Extracto de página>
========

Claro, que a esta primera buena impresión del alojamiento ayudó el recibimiento de Noortje, coordinadora del proyecto Het Verhalen Huis, quien no solo me lo explicó todo con paciencia, con detalles y con generosidad, sino que fue a buscarme al aeropuerto para dejarme en la mismísima puerta de la Besiendershuis. El resto de días se molestó en enviarme capturas de pantalla con los horarios de los trenes y los andenes para que llegara sin problemas a nuestras reuniones e incluso me alquiló una bicicleta para moverme por Nijmegen. Tuve que devolverla al día siguiente porque Nijmegen debe de ser el único lugar de los Países Bajos con cuestas, y las bicicletas que usan allí son maravillosas pero no son precisamente ligeras. No era capaz de pedalear cuesta arriba. Lo de que Nijmegen debe de ser el único lugar de los Países Bajos con cuestas lo digo con motivos: todo el mundo “sabe” que es un país llano, pero yo lo he visto con mis propios ojos porque para visitar el proyecto prácticamente lo he recorrido de lado a lado en tren: De Amsterdam a Nijmegen, de Nijmegen a Utrech, de Utrech a Hardinxveld-Giessendam, de Nijmegen a Teteringen… y eran todo campos cubiertos por las brumas de primera hora de la mañana, con un sol de invierno que matizaba los colores tiñéndolos de plateado. Así hasta el horizonte. Todo el rato.

Eso y muchos pasos a nivel. Creo que no soy la única a la que le resulta difícil viajar sin comparar lo que ve con lo que conoce de su país y de su casa y, aunque trate de evitarlo, no puedo: ¿hay en España tantos pasos a nivel? A propósito de esto, cuando nos bajamos del tren en Hardinxveld-Giessendam pasamos al lado de una mujer y un hombre vestido con el uniforme de la compañía de trenes, quienes mantenían una conversación en neerlandés. Luego Noortje me explicó que el hombre era el conductor del tren y que estaba echándole la bronca a la señora por haber cruzado el paso a nivel cuando la barrera estaba bajada; le prohibió subir a ese tren y le advirtió que la próxima vez le pondría una multa. Yo me imaginé está misma escena en Madrid y de ninguna manera incluía un tono de voz como el que había escuchado hacía unos momentos.

Allí, en Hardinxveld-Giessendam, el proyecto tiene lugar en la biblioteca pública. Me encantan las bibliotecas públicas: son uno de los pocos sitios que quedan en esta sociedad de consumo al que se puede ir para pasar un rato y no gastar dinero, ni siquiera si al final te llevas un libro (o varios) a tu casa. En este caso, se puede incluso asistir a un taller de escritura creativa. ¿Qué más se le puede pedir a una biblioteca?

========

Material aportado>
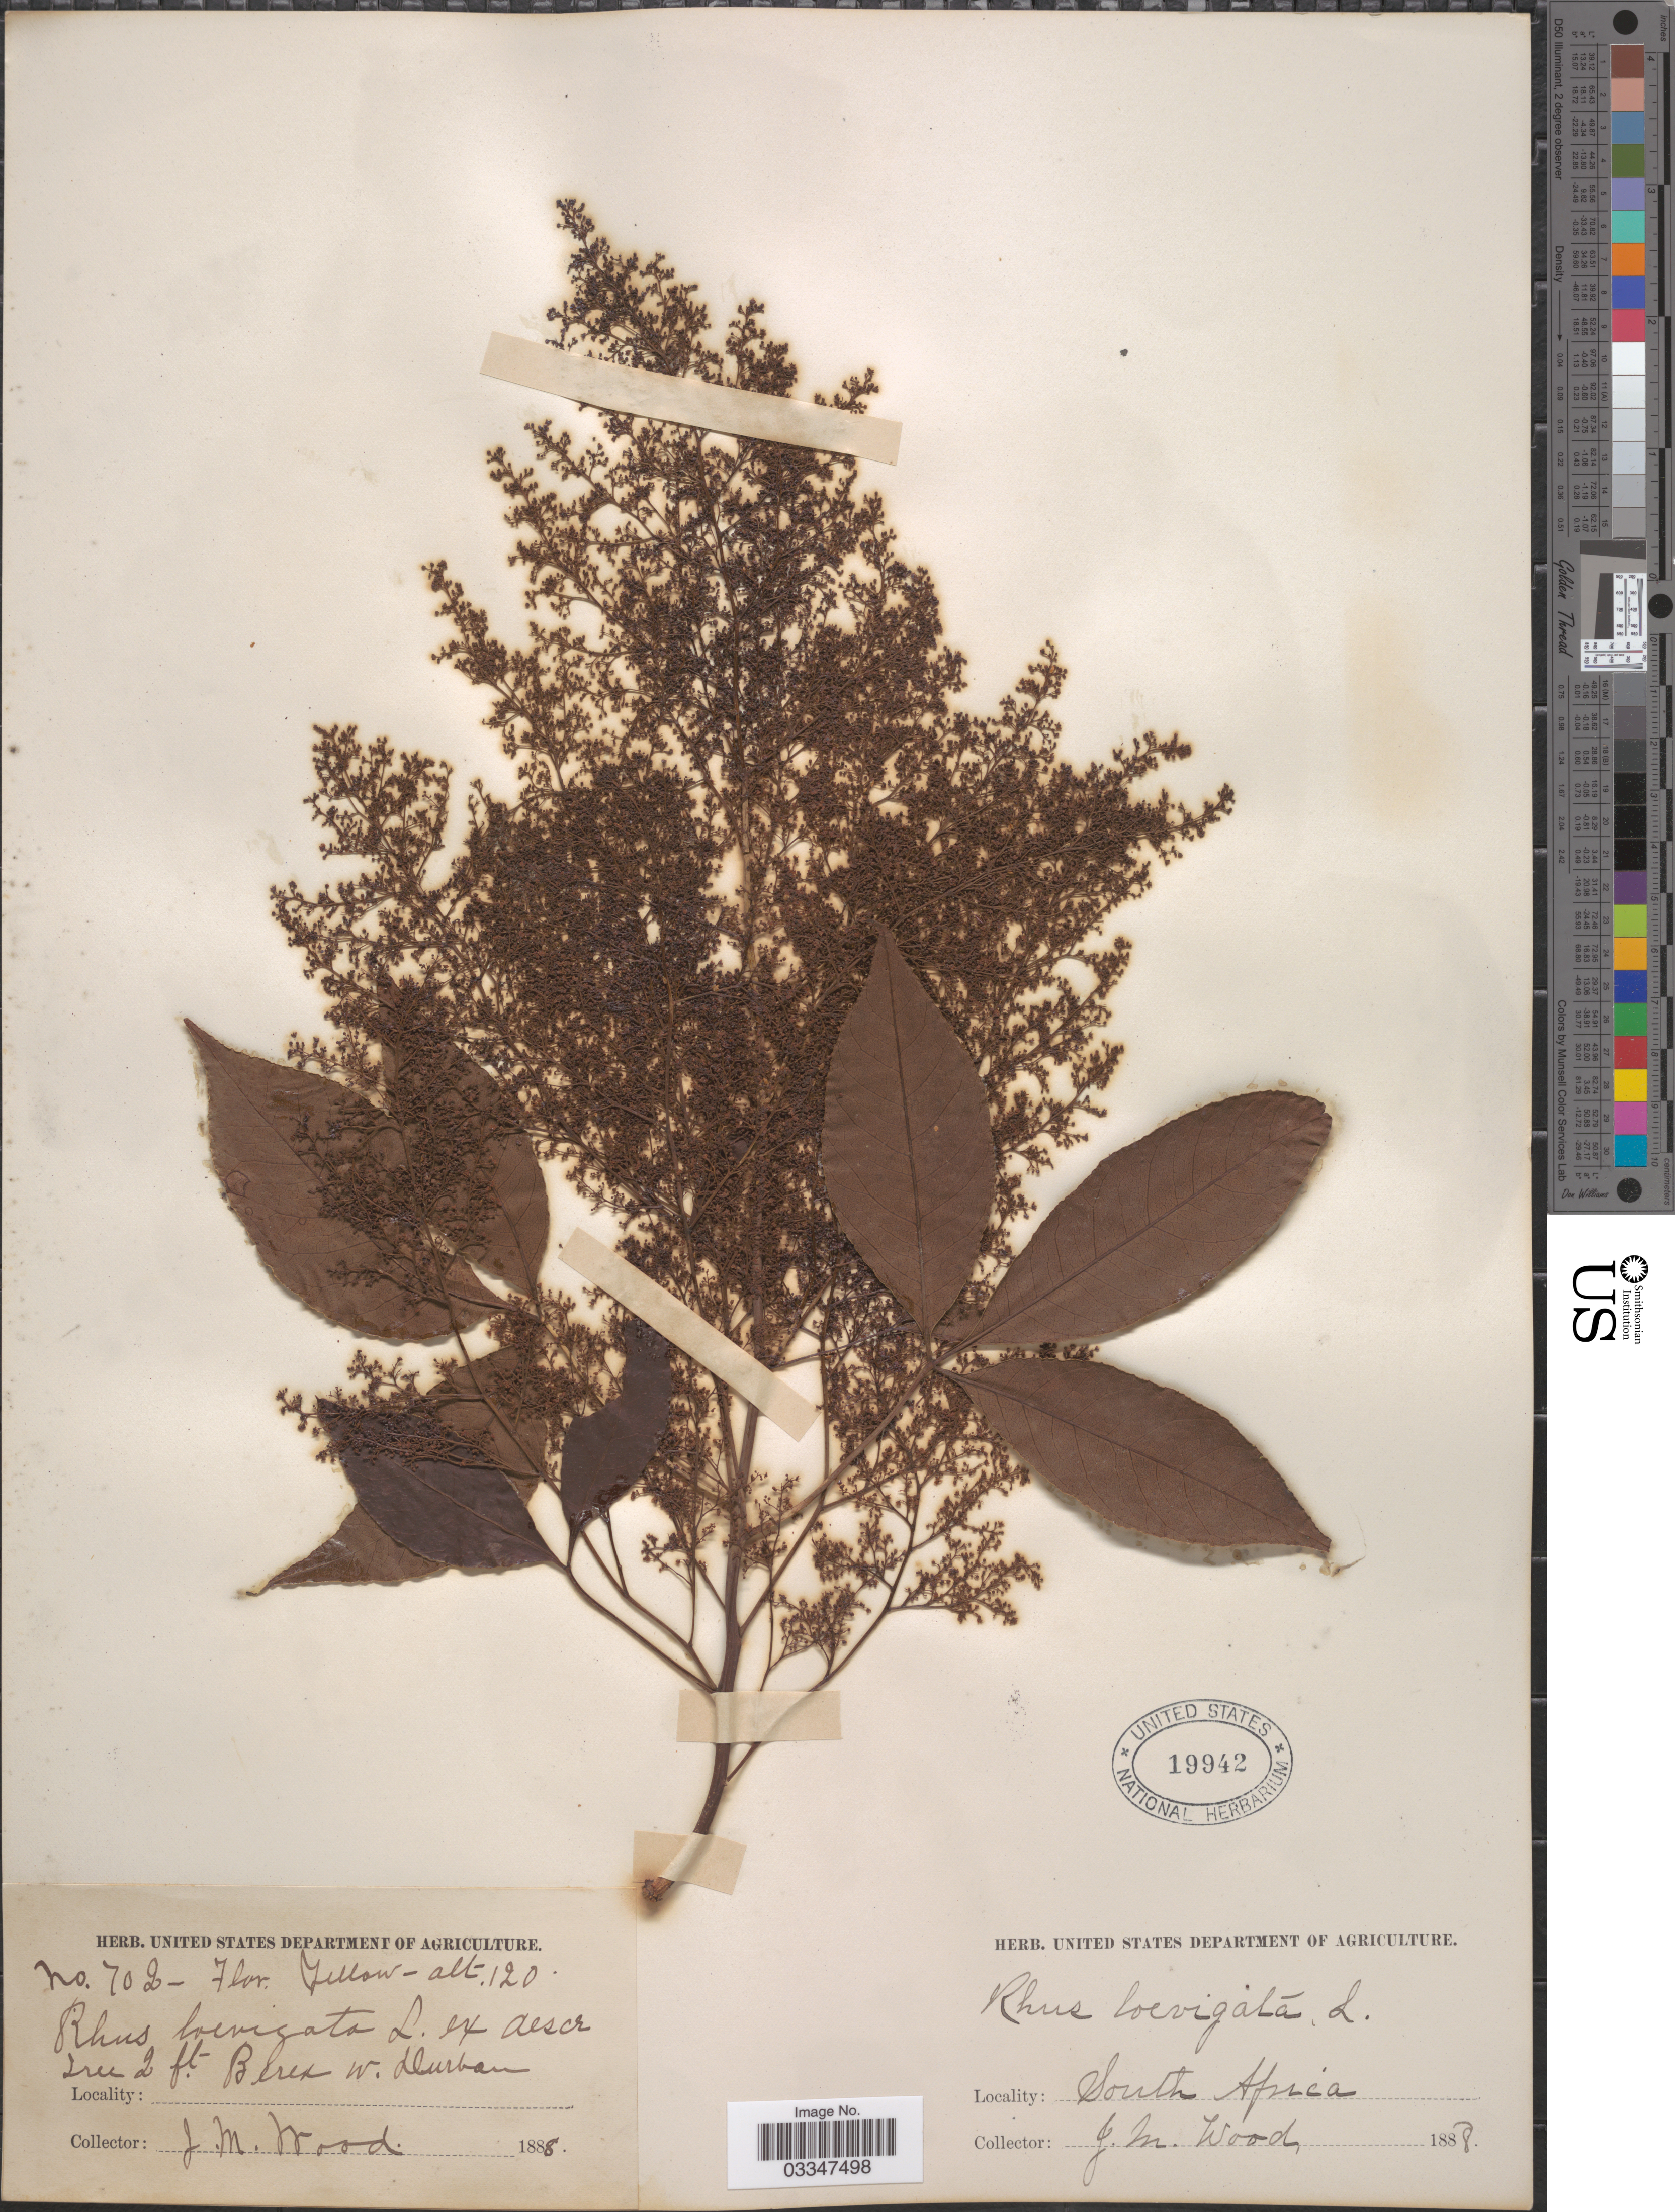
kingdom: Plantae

========

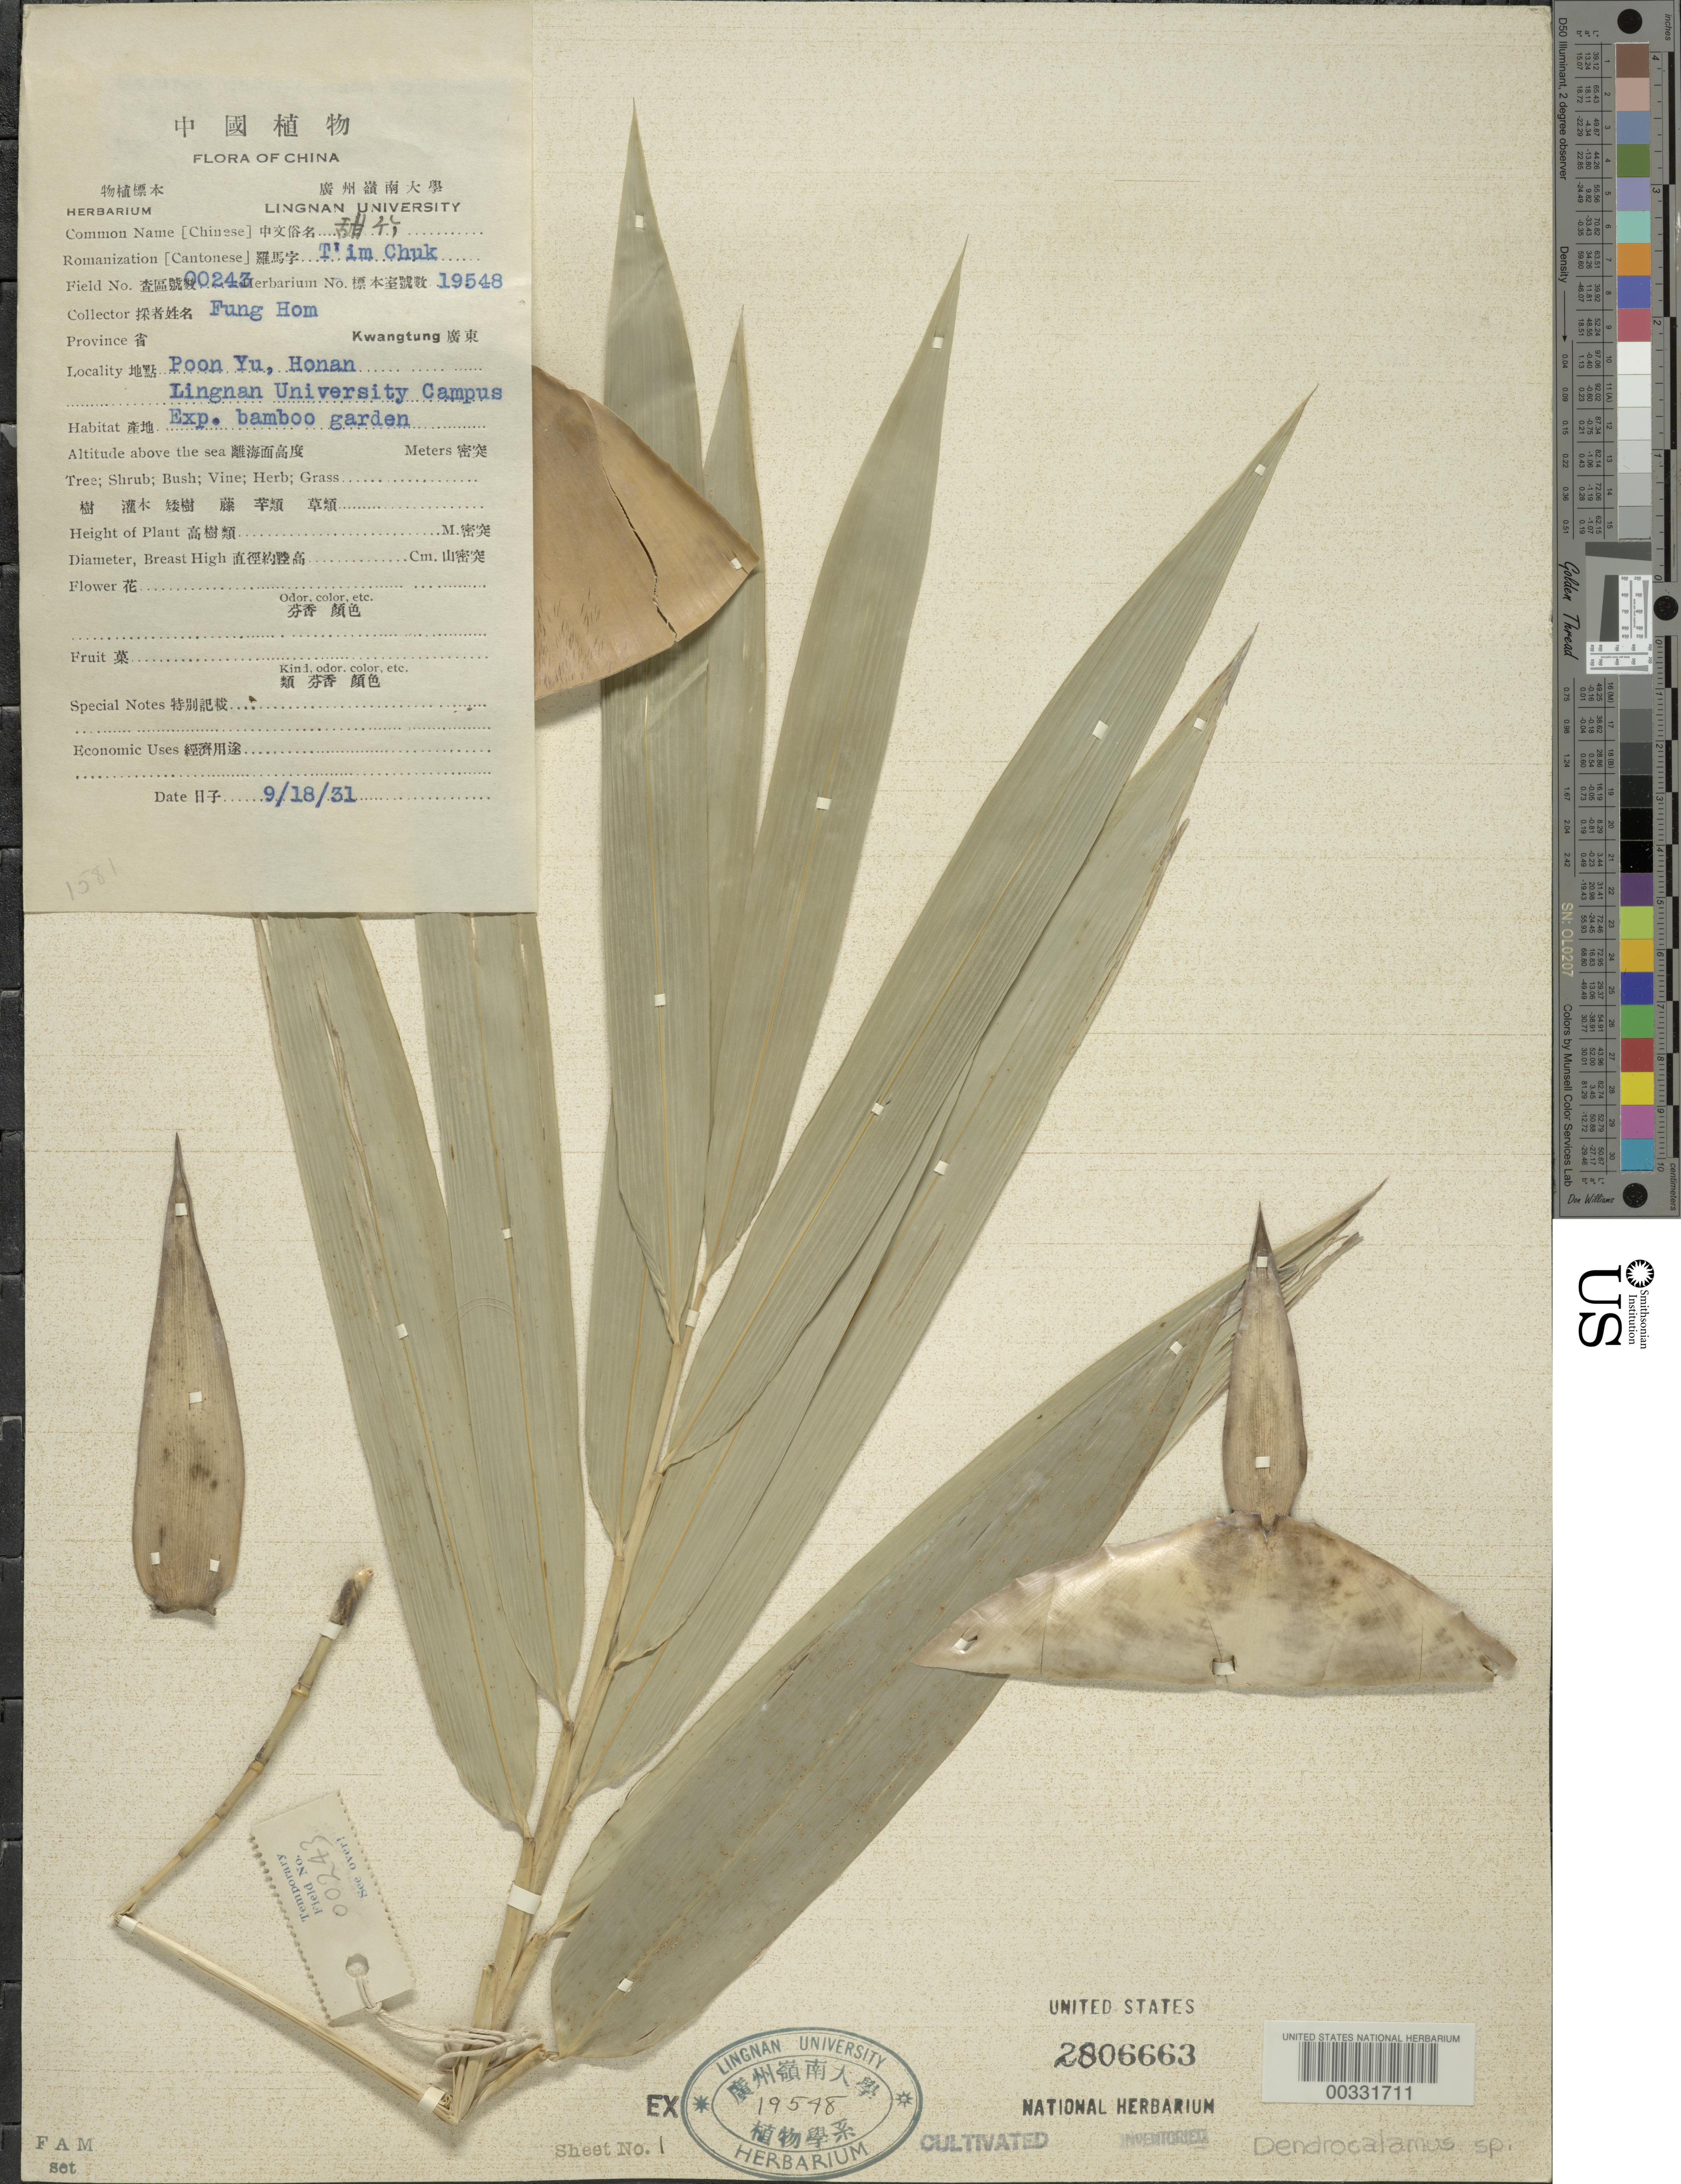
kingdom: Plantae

========

Reto A> Enumera todos los trayectos en tren que se mencionan en el relato del viaje por los Países Bajos, con su origen y su destino.
Reto B> Prosigue el relato del viaje por los Países Bajos a partir de su última frase.

Respuesta escrita A>
- De Amsterdam a Nijmegen
- De Nijmegen a Utrech
- De Utrech a Hardinxveld-Giessendam
- De Nijmegen a Teteringen

Respuesta escrita B>
La sesión tuvo lugar en neerlandés, claro, y yo la pude seguir porque Noortje iba traduciéndome lo más importante. Sin embargo, una ventaja de observar una actividad sin entender el lenguaje en el que se desarrolla es que se pueden ver más fácilmente otras cosas. Pude fijarme en la atmósfera de confianza que había en ese grupo, en cómo cada una de las personas que participaba se entregaba a la escritura y luego a la lectura de sus textos, el tono en el que comentaban unas los textos de otras, la energía que se desprendía de esa comunicación que se produce a veces cuando participan la creatividad, los recuerdos y la literatura.

La otra sesión a la que asistí fue en Teteringen, esta vez sí, y como suele ser lo habitual en el proyecto, en una residencia de ancianos. No fue una sesión cualquiera sino la sesión informativa tras la cual las personas asistentes decidirían si querían apuntarse o no a la actividad. Me llamó la atención (las comparaciones otra vez) que muchas de las personas con las que hablé allí, octogenarias de media, hablaban inglés. Me acordé de una prima de mi abuelo que nunca se había casado pero que hablaba inglés y que me regalaba chocolatinas con envoltorios dorados. Yo era pequeña y que alguien de la edad de mi abuelo hablara inglés me parecía exótico e imposible.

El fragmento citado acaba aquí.